Your assignment:
Starting with the line that has "right hip: (269, 466)" in the records below and stopping after the line that has "left back paw: (273, 663)", output every line exactly and nothing else; skip pictures.

Information shown:
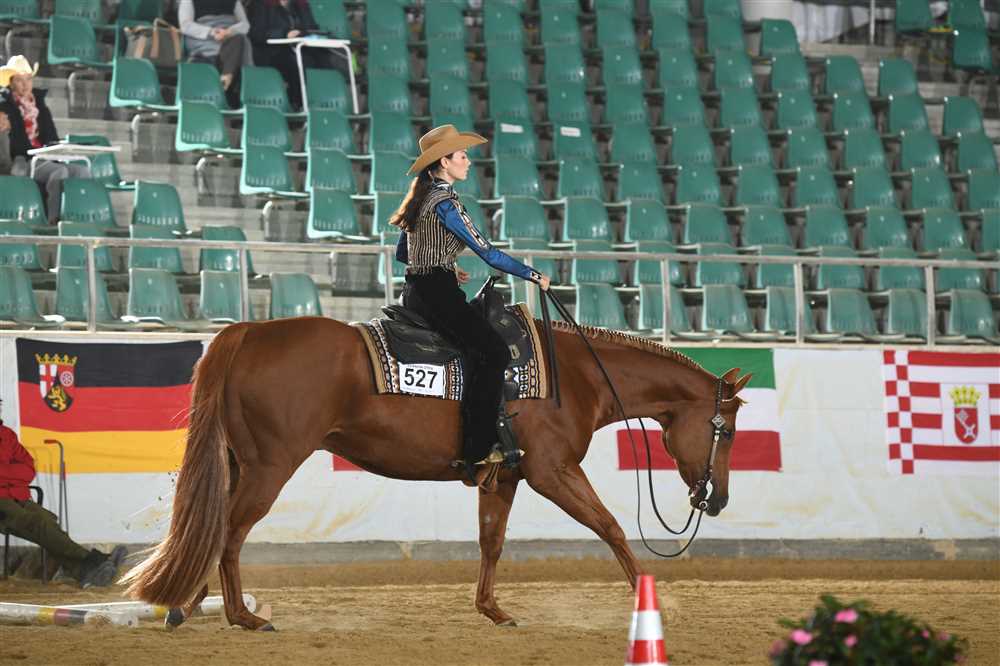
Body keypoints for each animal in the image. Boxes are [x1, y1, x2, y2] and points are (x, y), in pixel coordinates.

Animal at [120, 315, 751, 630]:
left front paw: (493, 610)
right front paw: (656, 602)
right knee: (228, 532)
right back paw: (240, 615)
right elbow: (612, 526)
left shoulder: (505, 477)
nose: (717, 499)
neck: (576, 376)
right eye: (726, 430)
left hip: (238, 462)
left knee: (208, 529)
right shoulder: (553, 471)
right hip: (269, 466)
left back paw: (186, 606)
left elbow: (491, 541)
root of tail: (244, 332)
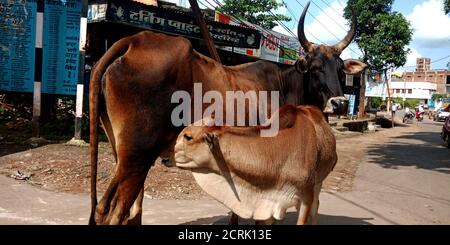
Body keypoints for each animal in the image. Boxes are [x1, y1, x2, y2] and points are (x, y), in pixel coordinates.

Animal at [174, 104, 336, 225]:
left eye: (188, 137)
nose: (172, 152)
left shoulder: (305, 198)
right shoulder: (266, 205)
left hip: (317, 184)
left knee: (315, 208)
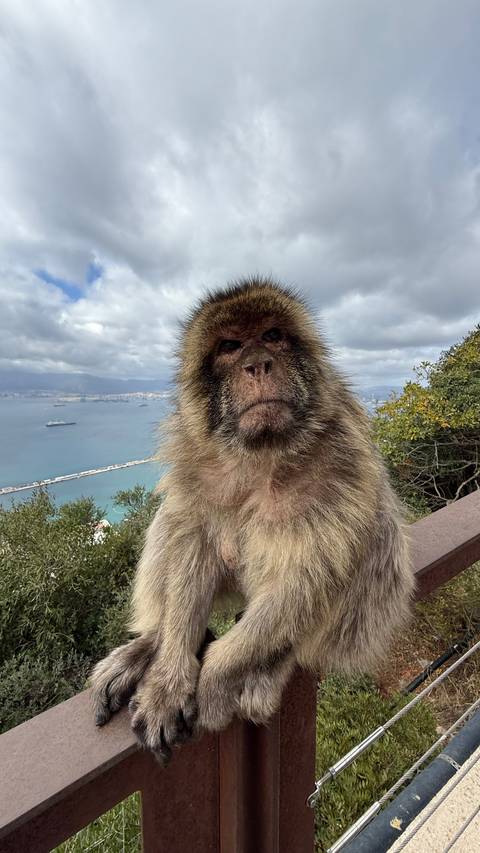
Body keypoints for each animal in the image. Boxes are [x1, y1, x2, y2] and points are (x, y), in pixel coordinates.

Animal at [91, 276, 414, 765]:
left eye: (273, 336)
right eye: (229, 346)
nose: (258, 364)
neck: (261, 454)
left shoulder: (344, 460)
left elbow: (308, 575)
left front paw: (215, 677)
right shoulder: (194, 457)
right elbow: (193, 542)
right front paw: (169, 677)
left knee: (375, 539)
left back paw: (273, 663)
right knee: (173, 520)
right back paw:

Result of the exercise:
right hip: (269, 466)
left back paw: (186, 606)
left elbow: (491, 541)
root of tail: (244, 332)
Body keypoints for each animal in the image. Boxes are [x1, y1, x2, y2] and points are (x, y), in pixel coordinates.

Animal at [174, 104, 336, 225]:
left eye: (188, 137)
nose: (172, 152)
left shoulder: (305, 198)
right shoulder: (266, 205)
left hip: (317, 184)
left knee: (315, 208)
Body keypoints for each animal in the image. Boxes are [x1, y1, x2, y2] and points are (x, y), in pixel coordinates.

Animal at [91, 276, 414, 765]:
left eye: (273, 336)
right eye: (229, 346)
nose: (258, 364)
neck: (261, 454)
left shoulder: (344, 460)
left elbow: (308, 575)
left front paw: (215, 677)
right shoulder: (194, 457)
right elbow: (193, 542)
right front paw: (169, 677)
left knee: (375, 539)
left back paw: (273, 663)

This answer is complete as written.